# Made a trade today



## OHshooter (Mar 21, 2013)

And got myself an XD9 that will be a dedicated home defense gun. I've never owned a Springfield but I'm liking it so far. Can anyone reccomend good light I can't mount on it that won't break the bank?


----------



## paratrooper (Feb 1, 2012)

I have a StreamLight TLR-1 on my SIG P250C. It works great, is of very high-quality and isn't too big. 

I bought it a few years ago on E-Bay. Think I paid something like $75.00 or so for it. It comes with a battery that has a 10 yr. shelf-life. 

Anyways, do a search for it on E-Bay. They usually have some of the best prices going.


----------



## rex (Jan 27, 2012)

I would buy a good small and bright tactical (I hate tht word) light and learn to use it.If you think about it,your gun is in front of you with a light mounted on it,perfect aiming point for the opposition.Learn to shoot one handed,and instinctive shooting is an added bonus,and keep the light moving and away from your body without lighting yourself up.The really bright ones can temporarily blind someone,but if they decide to shoot they'll be aiming at the light instinctively.I'd rather take a hit in an extended arm than the body.


----------



## guardrail (May 23, 2010)

rex said:


> I would buy a good small and bright tactical (I hate tht word) light and learn to use it.If you think about it,your gun is in front of you with a light mounted on it,perfect aiming point for the opposition.Learn to shoot one handed,and instinctive shooting is an added bonus,and keep the light moving and away from your body without lighting yourself up.The really bright ones can temporarily blind someone,but if they decide to shoot they'll be aiming at the light instinctively.I'd rather take a hit in an extended arm than the body.

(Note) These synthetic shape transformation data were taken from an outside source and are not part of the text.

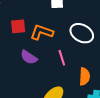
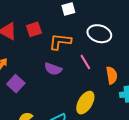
red square: (18, 26) -> (34, 29), moved

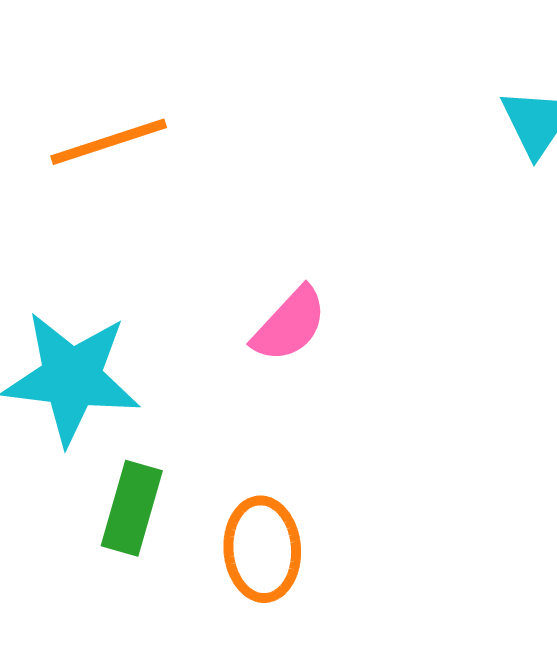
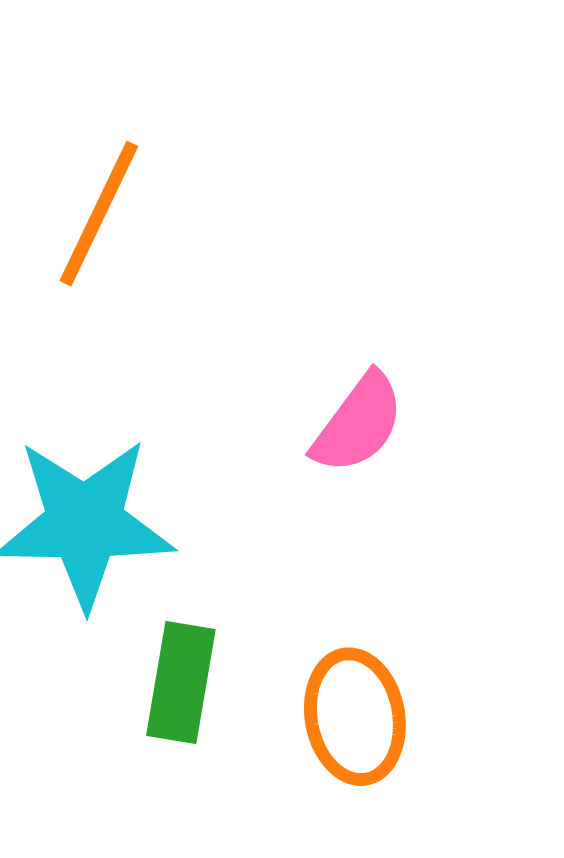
orange line: (109, 142) -> (99, 214), turned -40

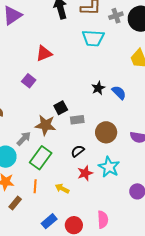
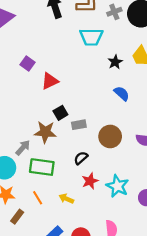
red triangle: (44, 53) -> (50, 81), moved
purple square: (29, 81) -> (28, 64), moved
black star: (98, 88) -> (115, 62), moved
green rectangle: (41, 158) -> (42, 167), turned 65
cyan star: (109, 167) -> (117, 186), moved
orange line: (35, 186) -> (38, 198), turned -32

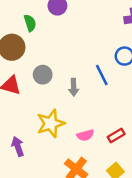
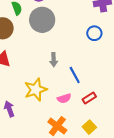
gray circle: (43, 75) -> (42, 20), moved, size x1.6
blue line: (102, 75) -> (75, 75), moved

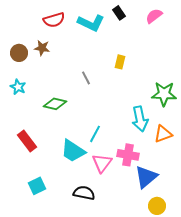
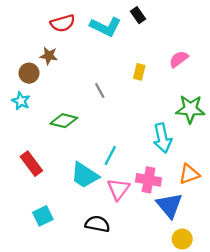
pink semicircle: (154, 16) -> (179, 59), moved
brown circle: (19, 53) -> (29, 73), moved
orange triangle: (163, 134) -> (189, 174), moved
blue triangle: (146, 177) -> (169, 205), turned -30

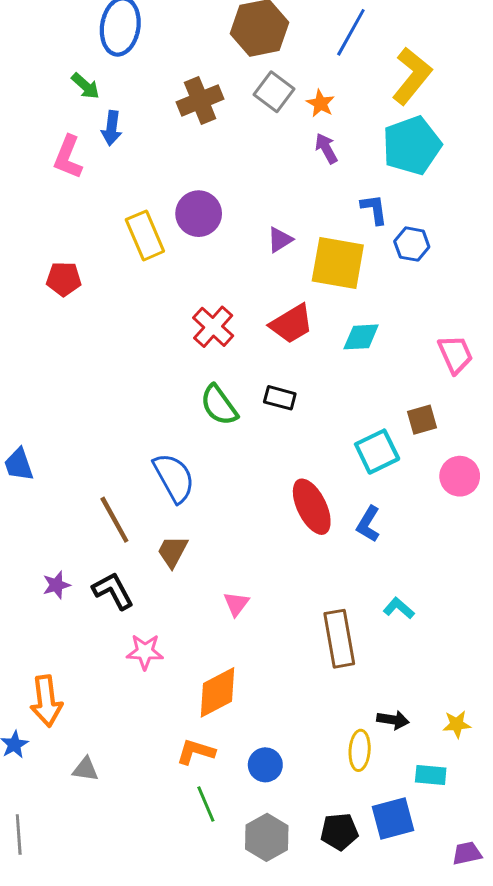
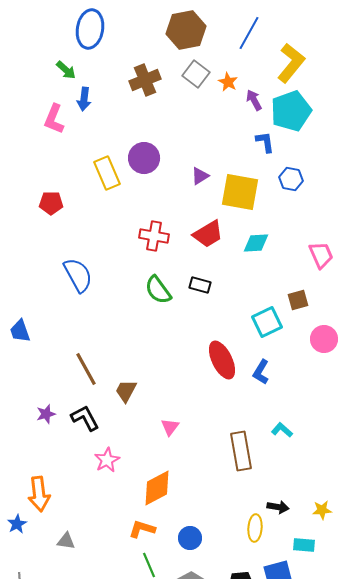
purple arrow: (326, 148) -> (254, 100), moved
blue L-shape: (374, 209) -> (265, 142), moved
red cross: (213, 327) -> (154, 236), turned -32
blue semicircle: (174, 478) -> (78, 275), moved
pink star: (145, 652) -> (107, 460), turned -30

Come on... you must have some pretty bad ass robbers breaking in your houses. What are the chances of a robber going toe to toe with you? Zero, I'll bet he flees at the sight of a screaming, armed homeowner.

In any case, it bugs me when the paranoid crowd jumps on a thread and tells the OP they will die if they do it that way. Do it my way because...


----------



## guardrail (May 23, 2010)

Streamlight makes excellent lights, I use them at work.


----------



## DJ Niner (Oct 3, 2006)

OHshooter said:


> And got myself an XD9 that will be a dedicated home defense gun. I've never owned a Springfield but I'm liking it so far. Can anyone reccomend good light I can't mount on it that won't break the bank?


I think the Streamlight models are up over $100 nowadays, but I still own several, and I still think they are fine lights for the price. Check Amazon, several options there for Streamlights.

If you just want to try out a weapon-mounted light, my local Walmarts are carrying an inexpensive imported rail-mounted light for around $40; if you like it, you could upgrade to a better model sometime in the future (or take it back to Walmart for a replacement light every time it breaks). Not sure if it will mount to a Springfield; check the package for details before buying.


----------